Hi Tom. It sounds like you are a bit overwhelmed. I'm in Greeneville and you'd be suprised, for the area, how many options/products/stores are available. Just where I live I have access to two health food stores, two mennonite stores, and can find speciality products at Food City and Ingals. I also make trips up to JC to Earthfare. There also is another little health food store in the same shopping center as PetSmart (I don't know the actual shopping center name. I think it is off of State of Franklin.) I have also heard there are a lot of options at Kroger but I haven't been there. There was a speciality place in Kingsport that I went to a few times when I was commuting. I'll have to get back to you on the name of the place. I have sucessfully eaten at Mello Mushroom. I was really suprised at how good their gluten free pizza was.

Curious, did your doctor diagnose you based on your blood work only? Is your doctor recommending a scope? Some doctors will diagnose based on blood work alone. Rarely there is false positives, but a lot of false negatives. If you are going to have a scope/biopsy done however, stay eating a regular diet until it is over. Also it is recommended that all first degree relatives get screened for celiac (parents, siblings, children) because their risk increases from 1 in 133 to 1 in 22 having a first degree relative diagnosed.

I would start by eating things that are naturally gluten free like fresh meats, veggies and fruit. Dairy is fine unless you are having issues with it. Do you live alone or live with someone, ie roomates, wife, kids..? If you do are you going to maintain a shared house or take the whole house gluten free? Here is what I did when I was first diagosed:

-Went through the pantry/fridge and got rid of anything I couldn't eat and that the other "gluten eaters" didn't want and donated what I could to the local food bank. I dedicated a drawer in the fridge and the top shelf of the pantry for gluten foods the rest being for gluten free. I scrubbed the kitchen down and all but one small section of the counter was gluten free. I set up my husband's toaster on the small section for him and he could make his gluten sandwiches etc.

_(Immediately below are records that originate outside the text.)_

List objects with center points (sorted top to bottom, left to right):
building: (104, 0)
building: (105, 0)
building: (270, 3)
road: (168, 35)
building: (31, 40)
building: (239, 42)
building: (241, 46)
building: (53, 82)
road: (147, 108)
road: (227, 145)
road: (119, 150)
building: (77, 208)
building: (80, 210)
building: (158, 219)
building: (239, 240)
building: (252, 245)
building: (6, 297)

-I replaced or bought another of: toaster, wooden spoons/cutting boards, waffle iron, scratched/worn pots & plastic storage containers, pasta strainer. I kept some of the worn pots for hubby to use for gluten things.

-I rid the entire house of any regular flour. There was to much risk since it can stay airborn for awhile and then settle down on the counters. Any baking was done gluten free and if the gluten eaters wanted something I couldn't/wouldn't make, they went to the bakery.

-All shared meals were gluten free. I had no interest in cooking separate meals. The gluten eaters had their cereal and had luch at work/school. Any gluten products had to be consumed at the table on a plate and the kids/hubby had to wash afterwords so they wouldn't cross contaminate surfaces in the house.

-Let gluten eaters finish up any condiments etc that may have been contaminated and replace with new for everyone to share. They don't cross contaminate because I either bought squeeze bottles or they scoop out of the containers what they want and never double dip. We share things like cheese and lunchmeat. My husband will have clean hands and take out what he wants and put it away before touching his bread.

-replaced any baking items/spices/herbs that may have been contaminated with flour (yeah the double dipping thing, I was guilty before)

-checked all my personal care items and made sure they were gluten free. If you have a girlfriend and she is not gluten free, she will need at least gluten free lip balm and lipstick incase you kiss. Your partner, if not gluten free, will need to brush teeth before kissing too.

I know it seems overwhelming at first, mistakes will happen, but it does get easier. I wish when I had gone gluten free I had someone to help me set things up. It would have been so much easier. If you have any questions or if I can help you with anything you can PM me.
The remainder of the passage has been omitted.